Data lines
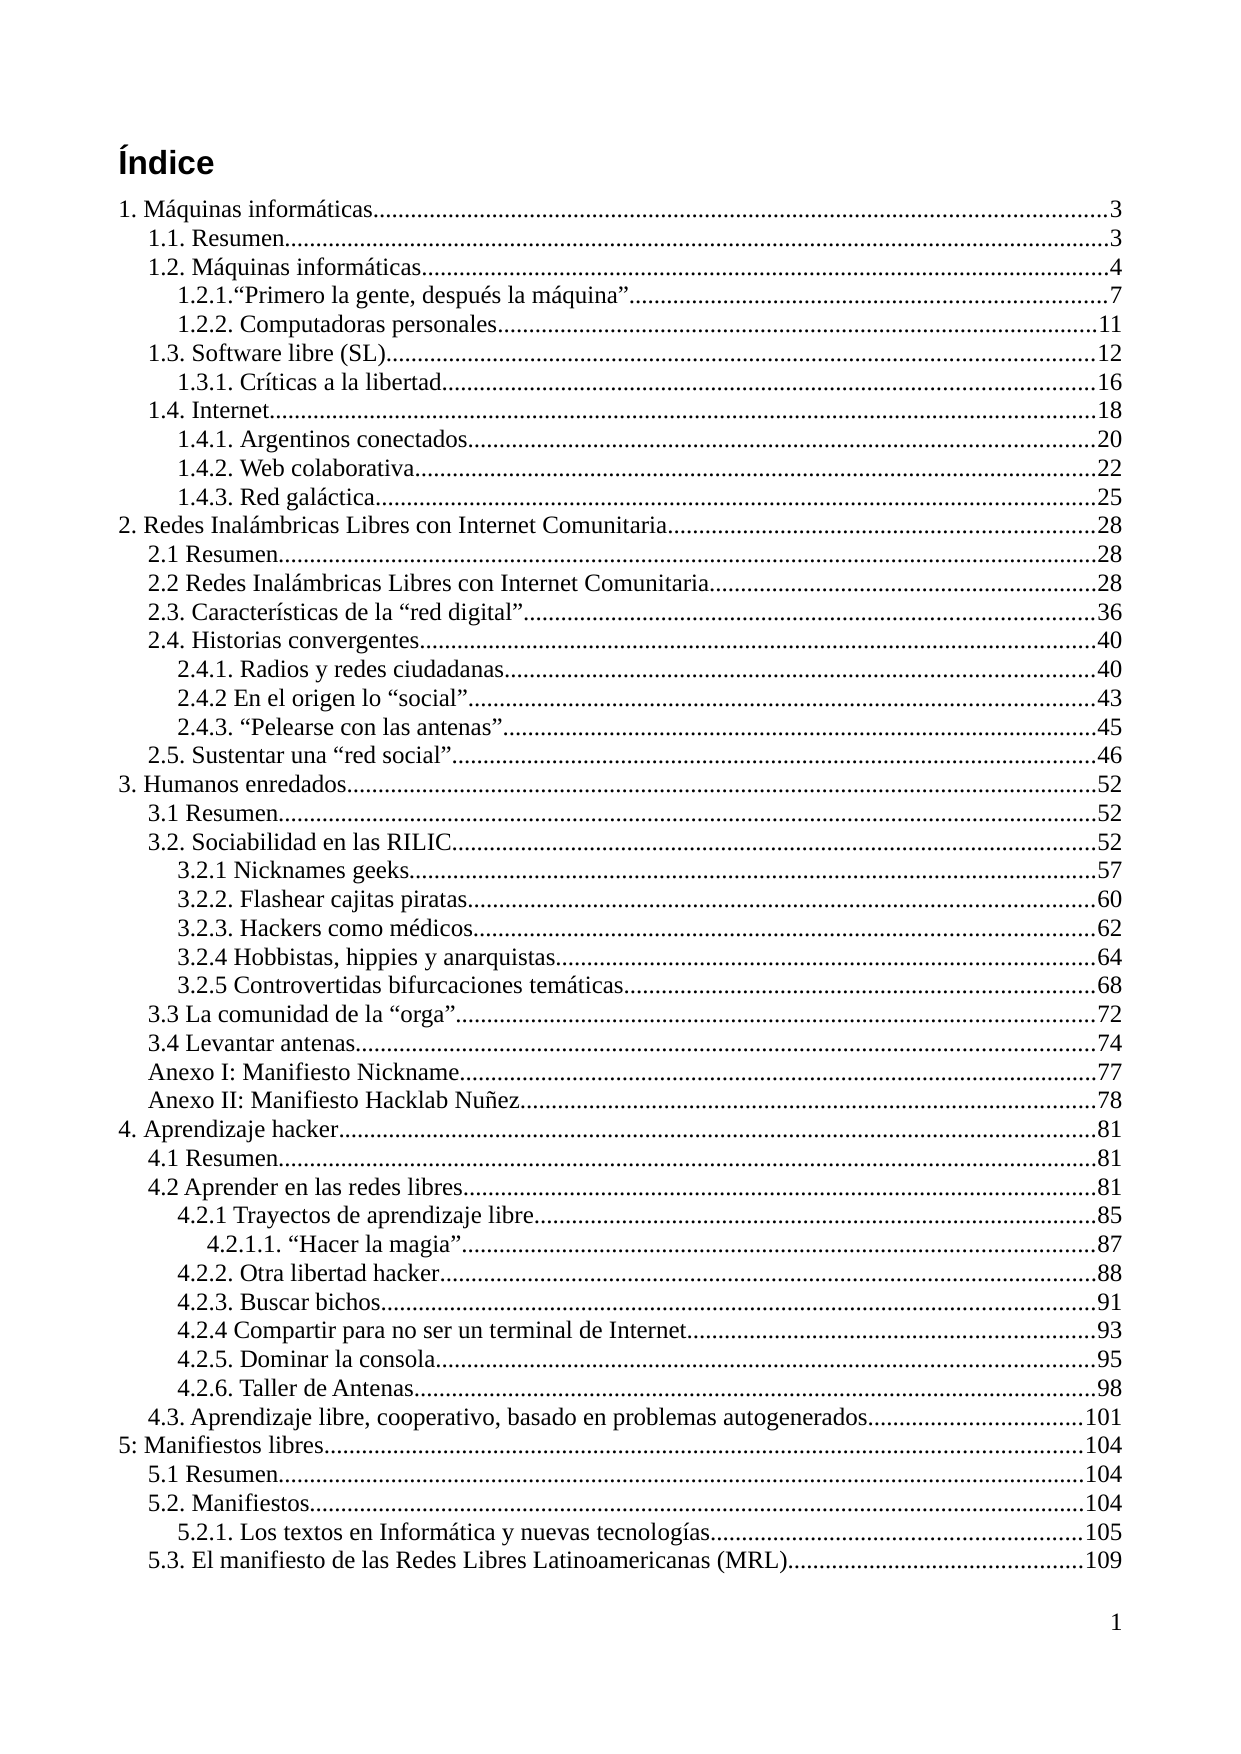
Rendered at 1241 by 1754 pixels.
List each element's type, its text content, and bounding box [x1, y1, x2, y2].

text 3.2.3. Hackers como médicos 62 [177, 913, 1122, 942]
text 2.2 Redes Inalámbricas Libres con Internet Comunitaria 28 [148, 568, 1122, 597]
text 3.2.1 Nicknames geeks 57 [177, 855, 1122, 884]
text 5.3. El manifiesto de las Redes Libres Latinoamericanas (MRL) 109 [148, 1545, 1122, 1574]
text 4.2.2. Otra libertad hacker 88 [177, 1258, 1122, 1287]
text 3.2.2. Flashear cajitas piratas 60 [177, 884, 1122, 913]
text 5.1 Resumen 104 [148, 1459, 1122, 1488]
text 2.1 Resumen 28 [148, 539, 1122, 568]
text 1.3. Software libre (SL) 12 [148, 338, 1122, 367]
text 4.2.5. Dominar la consola 95 [177, 1344, 1122, 1373]
text 1. Máquinas informáticas 3 [118, 194, 1122, 223]
text 1.4.2. Web colaborativa 22 [177, 453, 1122, 482]
text 2.4. Historias convergentes 40 [148, 625, 1122, 654]
text 1.2.1.“Primero la gente, después la máquina” 7 [177, 280, 1122, 309]
text 4.3. Aprendizaje libre, cooperativo, basado en problemas autogenerados 101 [148, 1402, 1122, 1430]
text Anexo I: Manifiesto Nickname. 77 [148, 1057, 1122, 1085]
text 3.2.5 Controvertidas bifurcaciones temáticas 68 [177, 970, 1122, 999]
text 1.1. Resumen 3 [148, 223, 1122, 252]
text 4.2.4 Compartir para no ser un terminal de Internet 93 [177, 1315, 1122, 1344]
text 3.3 La comunidad de la “orga” 72 [148, 999, 1122, 1028]
text 1.2.2. Computadoras personales 11 [177, 309, 1122, 338]
text 5: Manifiestos libres 104 [118, 1430, 1122, 1459]
text 4.2 Aprender en las redes libres 81 [148, 1172, 1122, 1200]
text 1.4. Internet 18 [148, 395, 1122, 424]
text 1.2. Máquinas informáticas 4 [148, 252, 1122, 280]
text 2.4.2 En el origen lo “social” 43 [177, 683, 1122, 712]
text 1.4.1. Argentinos conectados 20 [177, 424, 1122, 453]
text 2.3. Características de la “red digital” 36 [148, 597, 1122, 625]
text 1.3.1. Críticas a la libertad 16 [177, 367, 1122, 395]
text 3.2.4 Hobbistas, hippies y anarquistas 64 [177, 942, 1122, 970]
subtitle Índice [118, 143, 1122, 182]
text 3.2. Sociabilidad en las RILIC 52 [148, 827, 1122, 855]
text 4.2.6. Taller de Antenas 98 [177, 1373, 1122, 1402]
text 2.5. Sustentar una “red social” 46 [148, 740, 1122, 769]
text 5.2.1. Los textos en Informática y nuevas tecnologías 105 [177, 1517, 1122, 1545]
text 2.4.1. Radios y redes ciudadanas 40 [177, 654, 1122, 683]
text Anexo II: Manifiesto Hacklab Nuñez 78 [148, 1085, 1122, 1114]
text 4.2.3. Buscar bichos 91 [177, 1287, 1122, 1315]
text 1.4.3. Red galáctica 25 [177, 482, 1122, 510]
text 3. Humanos enredados 52 [118, 769, 1122, 798]
text 4.2.1 Trayectos de aprendizaje libre 85 [177, 1200, 1122, 1229]
text 5.2. Manifiestos 104 [148, 1488, 1122, 1517]
text 4. Aprendizaje hacker. 81 [118, 1114, 1122, 1143]
text 4.1 Resumen 81 [148, 1143, 1122, 1172]
text 3.4 Levantar antenas 74 [148, 1028, 1122, 1057]
text 2. Redes Inalámbricas Libres con Internet Comunitaria 28 [118, 510, 1122, 539]
text 3.1 Resumen 52 [148, 798, 1122, 827]
text 2.4.3. “Pelearse con las antenas” 45 [177, 712, 1122, 740]
text 4.2.1.1. “Hacer la magia” 87 [207, 1229, 1122, 1258]
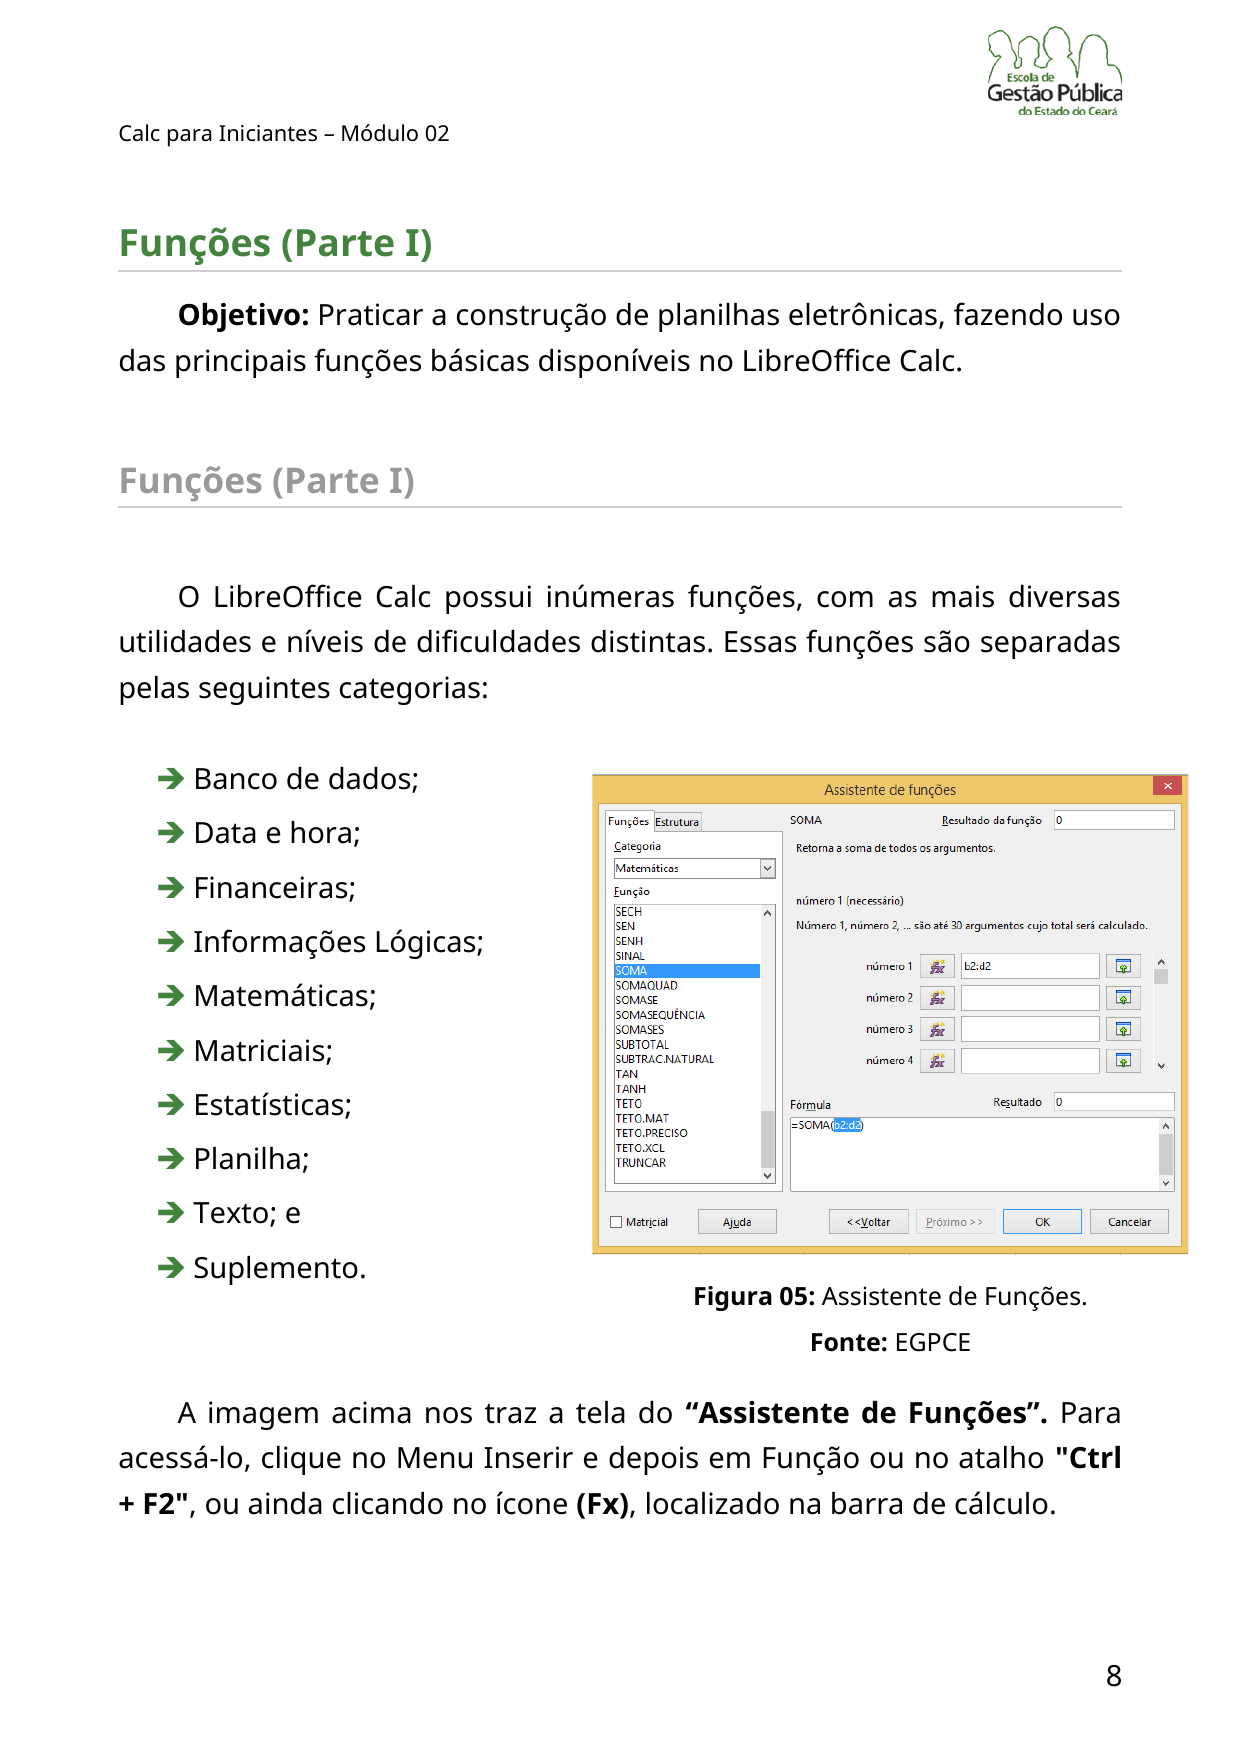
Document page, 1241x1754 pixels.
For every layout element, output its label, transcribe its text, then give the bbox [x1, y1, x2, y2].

list Matemáticas; [156, 976, 592, 1015]
picture [118, 26, 1123, 115]
list Data e hora; [156, 813, 592, 852]
list Financeiras; [156, 867, 592, 907]
list Figura 05: Assistente de Funções. [592, 1255, 1188, 1313]
text Objetivo: Praticar a construção de planilhas eletrônicas, fazendo uso das principais funções básicas disponíveis no LibreOffice Calc. [118, 294, 1122, 380]
subtitle Funções (Parte I) [118, 456, 1122, 506]
text O LibreOffice Calc possui inúmeras funções, com as mais diversas utilidades e níveis de dificuldades distintas. Essas funções são separadas pelas seguintes categorias: [118, 576, 1122, 707]
list Texto; e [156, 1193, 592, 1232]
list Fonte: EGPCE [592, 1313, 1188, 1358]
subtitle Funções (Parte I) [118, 217, 1122, 270]
text A imagem acima nos traz a tela do “Assistente de Funções”. Para acessá-lo, clique no Menu Inserir e depois em Função ou no atalho "Ctrl + F2", ou ainda clicando no ícone (Fx), localizado na barra de cálculo. [118, 1392, 1122, 1523]
list Matriciais; [156, 1030, 592, 1069]
list Suplemento. [156, 1247, 592, 1287]
list Banco de dados; [156, 758, 1122, 798]
list Informações Lógicas; [156, 921, 592, 961]
list Planilha; [156, 1138, 592, 1178]
list Estatísticas; [156, 1084, 592, 1124]
picture [592, 772, 1189, 1255]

Given problem: Copy every line of the listing above exactly, omitting the pictures.

Solution:
Rendered at 1241 by 1754 pixels.
List each element's type, its text content, and bounding box [x1, y1, x2, y2].

text 3.2.3. Hackers como médicos 62 [177, 913, 1122, 942]
text 2.2 Redes Inalámbricas Libres con Internet Comunitaria 28 [148, 568, 1122, 597]
text 3.2.1 Nicknames geeks 57 [177, 855, 1122, 884]
text 5.3. El manifiesto de las Redes Libres Latinoamericanas (MRL) 109 [148, 1545, 1122, 1574]
text 4.2.2. Otra libertad hacker 88 [177, 1258, 1122, 1287]
text 3.2.2. Flashear cajitas piratas 60 [177, 884, 1122, 913]
text 5.1 Resumen 104 [148, 1459, 1122, 1488]
text 2.1 Resumen 28 [148, 539, 1122, 568]
text 1.3. Software libre (SL) 12 [148, 338, 1122, 367]
text 4.2.5. Dominar la consola 95 [177, 1344, 1122, 1373]
text 1. Máquinas informáticas 3 [118, 194, 1122, 223]
text 1.4.2. Web colaborativa 22 [177, 453, 1122, 482]
text 2.4. Historias convergentes 40 [148, 625, 1122, 654]
text 1.2.1.“Primero la gente, después la máquina” 7 [177, 280, 1122, 309]
text 4.3. Aprendizaje libre, cooperativo, basado en problemas autogenerados 101 [148, 1402, 1122, 1430]
text Anexo I: Manifiesto Nickname. 77 [148, 1057, 1122, 1085]
text 3.2.5 Controvertidas bifurcaciones temáticas 68 [177, 970, 1122, 999]
text 1.1. Resumen 3 [148, 223, 1122, 252]
text 4.2.4 Compartir para no ser un terminal de Internet 93 [177, 1315, 1122, 1344]
text 3.3 La comunidad de la “orga” 72 [148, 999, 1122, 1028]
text 1.2.2. Computadoras personales 11 [177, 309, 1122, 338]
text 5: Manifiestos libres 104 [118, 1430, 1122, 1459]
text 4.2 Aprender en las redes libres 81 [148, 1172, 1122, 1200]
text 1.4. Internet 18 [148, 395, 1122, 424]
text 1.2. Máquinas informáticas 4 [148, 252, 1122, 280]
text 2.4.2 En el origen lo “social” 43 [177, 683, 1122, 712]
text 1.4.1. Argentinos conectados 20 [177, 424, 1122, 453]
text 2.3. Características de la “red digital” 36 [148, 597, 1122, 625]
text 1.3.1. Críticas a la libertad 16 [177, 367, 1122, 395]
text 3.2.4 Hobbistas, hippies y anarquistas 64 [177, 942, 1122, 970]
subtitle Índice [118, 143, 1122, 182]
text 3.2. Sociabilidad en las RILIC 52 [148, 827, 1122, 855]
text 4.2.6. Taller de Antenas 98 [177, 1373, 1122, 1402]
text 2.5. Sustentar una “red social” 46 [148, 740, 1122, 769]
text 5.2.1. Los textos en Informática y nuevas tecnologías 105 [177, 1517, 1122, 1545]
text 2.4.1. Radios y redes ciudadanas 40 [177, 654, 1122, 683]
text Anexo II: Manifiesto Hacklab Nuñez 78 [148, 1085, 1122, 1114]
text 4.2.3. Buscar bichos 91 [177, 1287, 1122, 1315]
text 1.4.3. Red galáctica 25 [177, 482, 1122, 510]
text 3. Humanos enredados 52 [118, 769, 1122, 798]
text 4.2.1 Trayectos de aprendizaje libre 85 [177, 1200, 1122, 1229]
text 5.2. Manifiestos 104 [148, 1488, 1122, 1517]
text 4. Aprendizaje hacker. 81 [118, 1114, 1122, 1143]
text 4.1 Resumen 81 [148, 1143, 1122, 1172]
text 3.4 Levantar antenas 74 [148, 1028, 1122, 1057]
text 2. Redes Inalámbricas Libres con Internet Comunitaria 28 [118, 510, 1122, 539]
text 3.1 Resumen 52 [148, 798, 1122, 827]
text 2.4.3. “Pelearse con las antenas” 45 [177, 712, 1122, 740]
text 4.2.1.1. “Hacer la magia” 87 [207, 1229, 1122, 1258]
Document page, 1241x1754 pixels.
For every layout element, output its label, transcribe its text, then give the bbox [x1, y1, x2, y2].

list Matemáticas; [156, 976, 592, 1015]
picture [118, 26, 1123, 115]
list Data e hora; [156, 813, 592, 852]
list Financeiras; [156, 867, 592, 907]
list Figura 05: Assistente de Funções. [592, 1255, 1188, 1313]
text Objetivo: Praticar a construção de planilhas eletrônicas, fazendo uso das principais funções básicas disponíveis no LibreOffice Calc. [118, 294, 1122, 380]
subtitle Funções (Parte I) [118, 456, 1122, 506]
text O LibreOffice Calc possui inúmeras funções, com as mais diversas utilidades e níveis de dificuldades distintas. Essas funções são separadas pelas seguintes categorias: [118, 576, 1122, 707]
list Texto; e [156, 1193, 592, 1232]
list Fonte: EGPCE [592, 1313, 1188, 1358]
subtitle Funções (Parte I) [118, 217, 1122, 270]
text A imagem acima nos traz a tela do “Assistente de Funções”. Para acessá-lo, clique no Menu Inserir e depois em Função ou no atalho "Ctrl + F2", ou ainda clicando no ícone (Fx), localizado na barra de cálculo. [118, 1392, 1122, 1523]
list Matriciais; [156, 1030, 592, 1069]
list Suplemento. [156, 1247, 592, 1287]
list Banco de dados; [156, 758, 1122, 798]
list Informações Lógicas; [156, 921, 592, 961]
list Planilha; [156, 1138, 592, 1178]
list Estatísticas; [156, 1084, 592, 1124]
picture [592, 772, 1189, 1255]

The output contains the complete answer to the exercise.